Molards as proxies of mountain permafrost degradation: direct comparison of experimental studies and field observations

Mountain permafrost is increasingly retreating due to climate change. This retreat leads to positive climatic feedback loops and poses safety risks due to more frequent slope instabilities. Therefore, assessing the condition and evolution of permafrost is critical. However, mapping the extent and retreat of permafrost is not as straightforward as for other elements of the cryosphere because permafrost cannot be directly mapped by remote sensing. 
In some mountain landslides there are cones of loose debris, which are remnants of formerly ice-cemented blocks. These cones are called “molards” and they indicate the presence of an area of discontinuous permafrost at the level of the detachment zone. The initial ice-cemented blocks range in height from 50 cm to 15 meters. 

The goal of this project is to use molards as proxies of mountain permafrost degradation. Therefore, we have to understand the physical processes leading to the formation of molards as well as how these processes determine the final molard shape. 
To achieve this goal we recreate molards by using physical modeling and we have investigated molards at several Icelandic field sites. For the physical modeling it is necessary to downscale the molards to an initial cube size of ~30 cm due to current laboratory limitations. The initial blocks are created by freezing fully water saturated sediment in a wooden mold at -20°C for 48 hours. 
Sediment from actual Icelandic molards is used as well as other reduced complexity simulants with different grain sizes, grain shapes, and clay content.
We let the blocks degrade for 72 hours under a controlled and monitored laboratory environment with constant temperature and humidity conditions. We use a photogrammetric time-lapse system to create a digital elevation model of the degrading block to detect changes in hourly time-steps. 

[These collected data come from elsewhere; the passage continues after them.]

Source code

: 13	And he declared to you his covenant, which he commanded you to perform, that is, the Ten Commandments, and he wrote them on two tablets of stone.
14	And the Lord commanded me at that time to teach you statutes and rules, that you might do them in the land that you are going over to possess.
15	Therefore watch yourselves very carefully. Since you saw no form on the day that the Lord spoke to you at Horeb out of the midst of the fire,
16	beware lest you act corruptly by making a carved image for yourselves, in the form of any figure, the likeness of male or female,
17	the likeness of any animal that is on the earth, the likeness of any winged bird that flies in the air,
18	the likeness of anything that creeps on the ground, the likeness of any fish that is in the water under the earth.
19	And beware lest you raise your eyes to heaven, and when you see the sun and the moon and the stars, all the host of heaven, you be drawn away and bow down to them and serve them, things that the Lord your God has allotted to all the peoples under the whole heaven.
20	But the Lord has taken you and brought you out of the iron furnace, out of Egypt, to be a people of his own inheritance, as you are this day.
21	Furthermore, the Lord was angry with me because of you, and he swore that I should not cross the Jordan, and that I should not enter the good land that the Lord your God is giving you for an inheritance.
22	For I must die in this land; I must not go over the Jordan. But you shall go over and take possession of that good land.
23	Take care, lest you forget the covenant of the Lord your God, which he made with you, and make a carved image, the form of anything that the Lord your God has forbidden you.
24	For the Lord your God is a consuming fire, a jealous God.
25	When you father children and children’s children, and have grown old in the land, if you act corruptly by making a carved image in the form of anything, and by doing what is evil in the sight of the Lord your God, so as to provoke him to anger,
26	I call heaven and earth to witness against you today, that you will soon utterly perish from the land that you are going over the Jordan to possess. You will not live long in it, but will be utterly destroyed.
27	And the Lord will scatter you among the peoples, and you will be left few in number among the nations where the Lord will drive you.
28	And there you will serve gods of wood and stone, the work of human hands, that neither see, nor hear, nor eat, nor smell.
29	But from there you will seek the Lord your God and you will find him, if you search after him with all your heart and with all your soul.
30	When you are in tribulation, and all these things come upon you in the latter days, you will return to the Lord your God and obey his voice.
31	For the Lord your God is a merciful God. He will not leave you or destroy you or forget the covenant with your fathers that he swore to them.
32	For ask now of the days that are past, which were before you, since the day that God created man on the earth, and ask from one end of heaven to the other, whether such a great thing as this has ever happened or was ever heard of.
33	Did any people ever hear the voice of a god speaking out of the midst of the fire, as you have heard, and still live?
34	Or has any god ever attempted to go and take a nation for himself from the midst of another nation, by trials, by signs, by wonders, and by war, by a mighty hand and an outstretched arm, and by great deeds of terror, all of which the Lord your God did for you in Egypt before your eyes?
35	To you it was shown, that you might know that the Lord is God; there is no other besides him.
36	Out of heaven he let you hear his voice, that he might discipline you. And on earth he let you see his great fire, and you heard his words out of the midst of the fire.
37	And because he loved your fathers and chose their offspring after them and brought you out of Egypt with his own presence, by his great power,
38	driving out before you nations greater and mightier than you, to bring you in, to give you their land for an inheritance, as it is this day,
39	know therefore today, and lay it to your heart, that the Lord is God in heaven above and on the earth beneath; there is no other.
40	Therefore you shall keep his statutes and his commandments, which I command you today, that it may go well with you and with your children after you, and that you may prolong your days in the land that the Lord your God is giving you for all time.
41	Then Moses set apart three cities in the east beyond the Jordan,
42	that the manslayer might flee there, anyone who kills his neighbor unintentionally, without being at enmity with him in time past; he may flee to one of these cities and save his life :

Our initial results show that increasing clay content strongly influences the degradation speed and the final molard shape because it increases cohesion. In the field we have identified conical and trapezoidal cross-sections as the predominant shape for molards. But in the laboratory setting, high clay content means that the blocks do not degrade into this characteristic shape (without further meteorological influence). In this case,  landslide-like processes and single rockfall events dominate the molard formation process. 
For coarser grain sizes and low clay contents, rockfall is the dominant process, and both the conical and trapezoidal cross-sections can be reproduced in the experiments.